Yamana Gold Inc. has not necessarily called it a day on the acquisition front after scooping up Argentina-focused Extorre Gold Mines Ltd in the middle of last year.

"I feel interested in looking (at acquisitions), but I don't feel compelled to buy anything," Yamana Gold chief executive officer Peter Marrone said in an interview after the company reported an 89 per cent jump in fourth-quarter earnings this week.

"Mostly our strategy has been and continues to be that we will be very selective in what we look at," he said, adding that it is "a good time to look," for acquisitions in the mining sector.

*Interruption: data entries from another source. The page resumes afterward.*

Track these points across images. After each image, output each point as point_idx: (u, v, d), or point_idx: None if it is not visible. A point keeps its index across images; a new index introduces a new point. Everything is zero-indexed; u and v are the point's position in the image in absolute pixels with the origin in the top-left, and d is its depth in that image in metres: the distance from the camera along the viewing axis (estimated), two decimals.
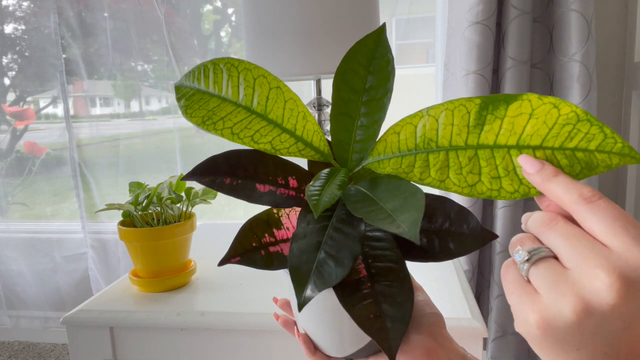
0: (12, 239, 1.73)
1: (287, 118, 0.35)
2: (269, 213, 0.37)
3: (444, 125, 0.29)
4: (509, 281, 0.27)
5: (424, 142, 0.30)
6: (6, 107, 1.75)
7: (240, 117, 0.35)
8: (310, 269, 0.29)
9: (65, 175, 1.71)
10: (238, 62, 0.35)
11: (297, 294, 0.29)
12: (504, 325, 1.18)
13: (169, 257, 0.82)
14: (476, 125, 0.28)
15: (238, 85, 0.35)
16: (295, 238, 0.31)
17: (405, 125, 0.31)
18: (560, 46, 1.06)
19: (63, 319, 0.75)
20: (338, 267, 0.29)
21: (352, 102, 0.33)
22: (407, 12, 1.40)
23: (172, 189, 0.82)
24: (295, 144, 0.35)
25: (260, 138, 0.35)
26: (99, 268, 1.67)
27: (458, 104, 0.29)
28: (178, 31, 1.57)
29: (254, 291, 0.80)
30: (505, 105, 0.27)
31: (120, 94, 1.68)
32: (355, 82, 0.33)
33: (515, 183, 0.28)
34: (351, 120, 0.34)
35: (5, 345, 1.79)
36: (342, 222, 0.32)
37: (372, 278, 0.31)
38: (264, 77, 0.35)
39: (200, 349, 0.74)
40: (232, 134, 0.35)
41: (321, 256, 0.30)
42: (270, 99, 0.35)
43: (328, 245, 0.30)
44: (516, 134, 0.27)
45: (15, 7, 1.68)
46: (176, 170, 1.63)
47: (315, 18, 0.82)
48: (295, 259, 0.30)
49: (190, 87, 0.37)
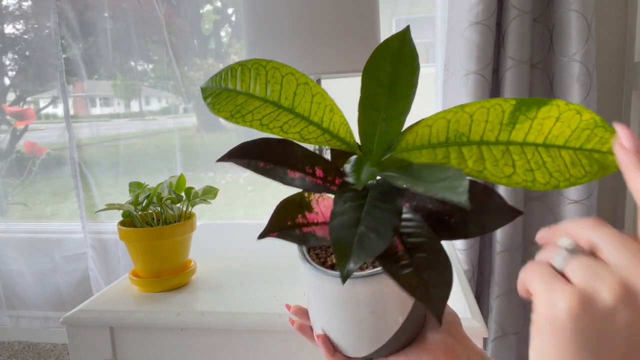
0: (12, 239, 1.73)
1: (314, 111, 0.37)
2: (301, 196, 0.38)
3: (477, 122, 0.32)
4: (539, 273, 0.26)
5: (456, 135, 0.33)
6: (6, 107, 1.75)
7: (268, 111, 0.37)
8: (351, 242, 0.30)
9: (65, 175, 1.71)
10: (266, 62, 0.37)
11: (340, 267, 0.29)
12: (504, 325, 1.18)
13: (169, 257, 0.82)
14: (508, 124, 0.31)
15: (266, 82, 0.37)
16: (334, 216, 0.32)
17: (438, 120, 0.33)
18: (560, 46, 1.06)
19: (63, 319, 0.75)
20: (379, 239, 0.30)
21: (378, 96, 0.35)
22: (407, 12, 1.40)
23: (172, 189, 0.82)
24: (323, 134, 0.37)
25: (289, 128, 0.37)
26: (99, 268, 1.67)
27: (494, 103, 0.31)
28: (178, 31, 1.57)
29: (254, 291, 0.80)
30: (537, 107, 0.30)
31: (120, 94, 1.68)
32: (382, 77, 0.34)
33: (547, 176, 0.30)
34: (377, 113, 0.35)
35: (5, 345, 1.79)
36: (378, 200, 0.33)
37: (409, 251, 0.33)
38: (291, 75, 0.36)
39: (200, 349, 0.74)
40: (261, 125, 0.37)
41: (361, 230, 0.31)
42: (298, 94, 0.36)
43: (367, 220, 0.31)
44: (543, 134, 0.30)
45: (15, 7, 1.68)
46: (176, 170, 1.63)
47: (315, 18, 0.82)
48: (337, 233, 0.31)
49: (215, 87, 0.38)
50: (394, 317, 0.37)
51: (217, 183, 1.66)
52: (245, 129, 1.67)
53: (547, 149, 0.30)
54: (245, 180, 1.67)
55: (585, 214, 1.07)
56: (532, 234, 1.18)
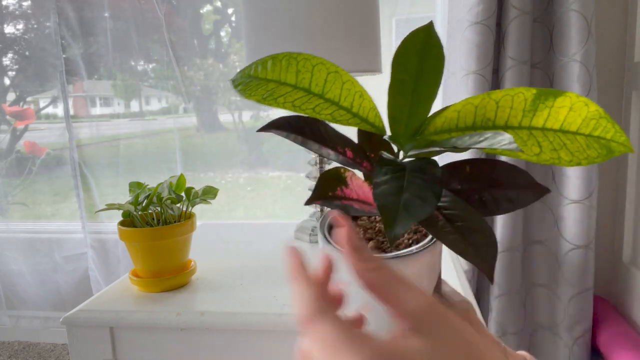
0: (12, 239, 1.73)
1: (344, 97, 0.39)
2: (337, 171, 0.40)
3: (502, 108, 0.35)
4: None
5: (483, 120, 0.36)
6: (6, 107, 1.75)
7: (299, 95, 0.39)
8: (397, 208, 0.32)
9: (65, 175, 1.71)
10: (297, 54, 0.39)
11: (388, 231, 0.31)
12: (504, 325, 1.18)
13: (169, 257, 0.82)
14: (530, 110, 0.35)
15: (296, 72, 0.39)
16: (377, 185, 0.34)
17: (466, 105, 0.36)
18: (560, 46, 1.06)
19: (63, 319, 0.75)
20: (424, 204, 0.32)
21: (406, 82, 0.37)
22: (407, 12, 1.40)
23: (172, 189, 0.82)
24: (353, 117, 0.40)
25: (322, 110, 0.39)
26: (99, 268, 1.67)
27: (518, 91, 0.35)
28: (178, 31, 1.57)
29: (254, 291, 0.80)
30: (553, 97, 0.34)
31: (120, 94, 1.68)
32: (409, 65, 0.37)
33: (569, 155, 0.34)
34: (405, 98, 0.38)
35: (5, 345, 1.79)
36: (417, 171, 0.35)
37: (449, 221, 0.35)
38: (322, 64, 0.39)
39: (200, 349, 0.74)
40: (293, 107, 0.39)
41: (406, 196, 0.32)
42: (329, 81, 0.39)
43: (410, 188, 0.33)
44: (559, 121, 0.34)
45: (15, 7, 1.68)
46: (176, 170, 1.63)
47: (315, 18, 0.82)
48: (382, 200, 0.32)
49: (245, 78, 0.40)
50: None
51: (217, 183, 1.66)
52: (247, 130, 1.67)
53: (565, 133, 0.34)
54: (245, 180, 1.67)
55: (586, 213, 1.07)
56: (532, 234, 1.18)
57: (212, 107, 1.64)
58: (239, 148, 1.67)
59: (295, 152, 1.61)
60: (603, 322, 1.14)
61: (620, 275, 1.19)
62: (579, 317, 1.13)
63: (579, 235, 1.09)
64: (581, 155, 0.34)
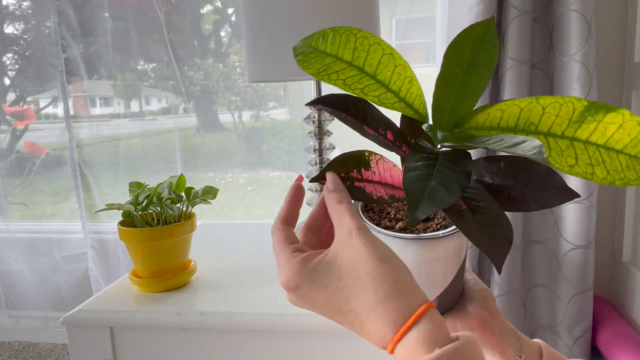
0: (12, 239, 1.73)
1: (394, 80, 0.40)
2: (361, 154, 0.41)
3: (548, 114, 0.35)
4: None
5: (525, 123, 0.35)
6: (6, 107, 1.75)
7: (352, 73, 0.40)
8: (422, 193, 0.33)
9: (65, 175, 1.71)
10: (357, 31, 0.39)
11: (411, 213, 0.32)
12: None
13: (169, 257, 0.82)
14: (576, 122, 0.34)
15: (354, 48, 0.40)
16: (408, 170, 0.36)
17: (512, 106, 0.36)
18: (560, 46, 1.06)
19: (63, 319, 0.75)
20: (448, 193, 0.33)
21: (456, 74, 0.37)
22: (407, 12, 1.40)
23: (172, 189, 0.82)
24: (399, 102, 0.40)
25: (369, 91, 0.40)
26: (99, 268, 1.67)
27: (568, 100, 0.34)
28: (178, 31, 1.57)
29: (254, 291, 0.80)
30: (604, 112, 0.33)
31: (120, 94, 1.68)
32: (462, 57, 0.37)
33: (605, 172, 0.33)
34: (452, 89, 0.38)
35: (5, 345, 1.79)
36: (448, 162, 0.36)
37: (472, 212, 0.36)
38: (378, 45, 0.39)
39: (200, 349, 0.74)
40: (344, 85, 0.40)
41: (433, 184, 0.34)
42: (382, 62, 0.39)
43: (438, 177, 0.34)
44: (605, 137, 0.33)
45: (15, 7, 1.68)
46: (176, 170, 1.63)
47: (315, 18, 0.82)
48: (410, 184, 0.34)
49: (306, 48, 0.42)
50: (437, 283, 0.40)
51: (217, 183, 1.66)
52: (247, 130, 1.67)
53: (607, 150, 0.33)
54: (245, 180, 1.67)
55: (586, 213, 1.07)
56: (532, 234, 1.18)
57: (212, 107, 1.64)
58: (239, 148, 1.67)
59: (295, 152, 1.61)
60: (603, 322, 1.14)
61: (620, 275, 1.19)
62: (579, 317, 1.13)
63: (579, 235, 1.09)
64: (617, 175, 0.33)
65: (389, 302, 0.30)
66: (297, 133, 1.61)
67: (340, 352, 0.71)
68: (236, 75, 1.62)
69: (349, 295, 0.32)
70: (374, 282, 0.31)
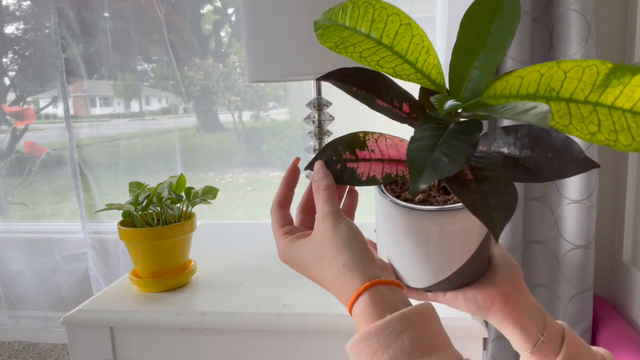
0: (12, 239, 1.73)
1: (411, 51, 0.39)
2: (353, 136, 0.41)
3: (570, 79, 0.33)
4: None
5: (546, 90, 0.34)
6: (6, 107, 1.75)
7: (369, 45, 0.40)
8: (425, 163, 0.33)
9: (65, 175, 1.71)
10: (376, 2, 0.40)
11: (412, 182, 0.32)
12: None
13: (169, 257, 0.82)
14: (601, 85, 0.31)
15: (371, 20, 0.40)
16: (413, 140, 0.35)
17: (532, 72, 0.34)
18: (560, 46, 1.06)
19: (63, 319, 0.75)
20: (451, 162, 0.32)
21: (474, 41, 0.36)
22: (407, 12, 1.40)
23: (172, 189, 0.82)
24: (415, 73, 0.39)
25: (385, 63, 0.40)
26: (99, 268, 1.67)
27: (591, 64, 0.32)
28: (178, 31, 1.57)
29: (254, 291, 0.80)
30: (631, 74, 0.30)
31: (120, 94, 1.68)
32: (481, 23, 0.36)
33: (629, 139, 0.31)
34: (470, 58, 0.37)
35: (5, 345, 1.79)
36: (456, 132, 0.35)
37: (478, 181, 0.35)
38: (396, 15, 0.39)
39: (200, 349, 0.74)
40: (360, 57, 0.40)
41: (436, 154, 0.33)
42: (399, 33, 0.39)
43: (443, 147, 0.34)
44: (633, 100, 0.31)
45: (15, 7, 1.68)
46: (176, 170, 1.63)
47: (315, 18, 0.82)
48: (413, 154, 0.34)
49: (326, 21, 0.42)
50: (457, 255, 0.40)
51: (217, 183, 1.66)
52: (247, 130, 1.67)
53: (634, 115, 0.31)
54: (245, 180, 1.67)
55: (586, 213, 1.07)
56: (532, 234, 1.18)
57: (212, 107, 1.64)
58: (238, 148, 1.67)
59: (295, 152, 1.61)
60: (603, 322, 1.14)
61: (620, 275, 1.19)
62: (579, 317, 1.13)
63: (579, 235, 1.09)
64: None
65: (337, 281, 0.37)
66: (297, 133, 1.60)
67: (340, 352, 0.71)
68: (236, 75, 1.62)
69: (319, 270, 0.38)
70: (328, 264, 0.37)
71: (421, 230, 0.39)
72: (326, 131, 0.98)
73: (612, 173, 1.21)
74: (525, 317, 0.41)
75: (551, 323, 0.43)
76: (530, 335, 0.41)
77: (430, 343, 0.32)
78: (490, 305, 0.42)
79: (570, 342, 0.42)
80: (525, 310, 0.41)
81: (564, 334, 0.42)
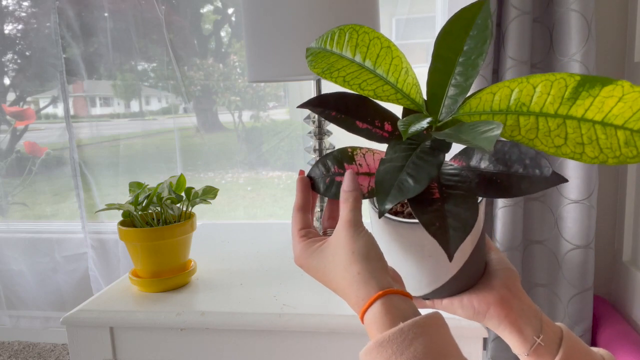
0: (12, 239, 1.73)
1: (391, 72, 0.41)
2: (342, 151, 0.43)
3: (539, 94, 0.33)
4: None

Yamana Gold bought Extorre for $395-million last year, snatching up its low-cost, high-grade Cerro Moro project at a time when the target's share price was battered by general investor disenchantment with gold stocks and concerns about the short-term viability of mining in Argentina.

At the time, Extorre justified the sale to Yamana as the best alternative in an environment where options were limited to finance the Cerro Moro project to production without serious erosion of returns. The acquisition appears to be paying off so far, with Yamana announcing a 44 per cent increase in mineral resources there just last week.

Deals like the Extorre acquisition may become more common as early stage development companies come under even more pressure to survive, hurt by debt and equity markets that are all but closed to them and as large mining companies hold back on acquisitions amid surging operating and capital costs.

A case in point would be the deal earlier this week by Coeur d'Alene Mines Corp., a large U.S. silver producer, to buy Vancouver's Orko Silver Corp. for $350-million, again joining a promising asset to a company with the wherewithal to develop it.

To be sure, Mr. Marrone said that before looking outside the company, Yamana would focus its efforts on producing mines in Mexico, Chile, Argentina and Brazil.

"If you have existing assets that can deliver growth, it's always better to rely on your assets because it is cheaper, because you know them better than something that is bought in market," said Mr. Marrone. "In addition to that there are always going to be things that look good, but they look good on paper, and we need to make sure of that value."

The company already expects to boost production by 20 per cent over the next year, to about 1.44 million ounces in 2013 from 1.2 million ounces of gold equivalent ounces in 2012. That figure is seen rising a sustainable 1.75 million ounces per year on the back of existing mine ramp-ups and expansions.

If it does indulge in M&A going forward, Yamana will stick to the countries it already knows, for the time being at least.

"We went from South America to Central America, almost into North America with Mexico and will continue to be an Americas focused company, and that means that there are other jurisdictions that we should look at, will look at, but we'll take our time to do it," he said.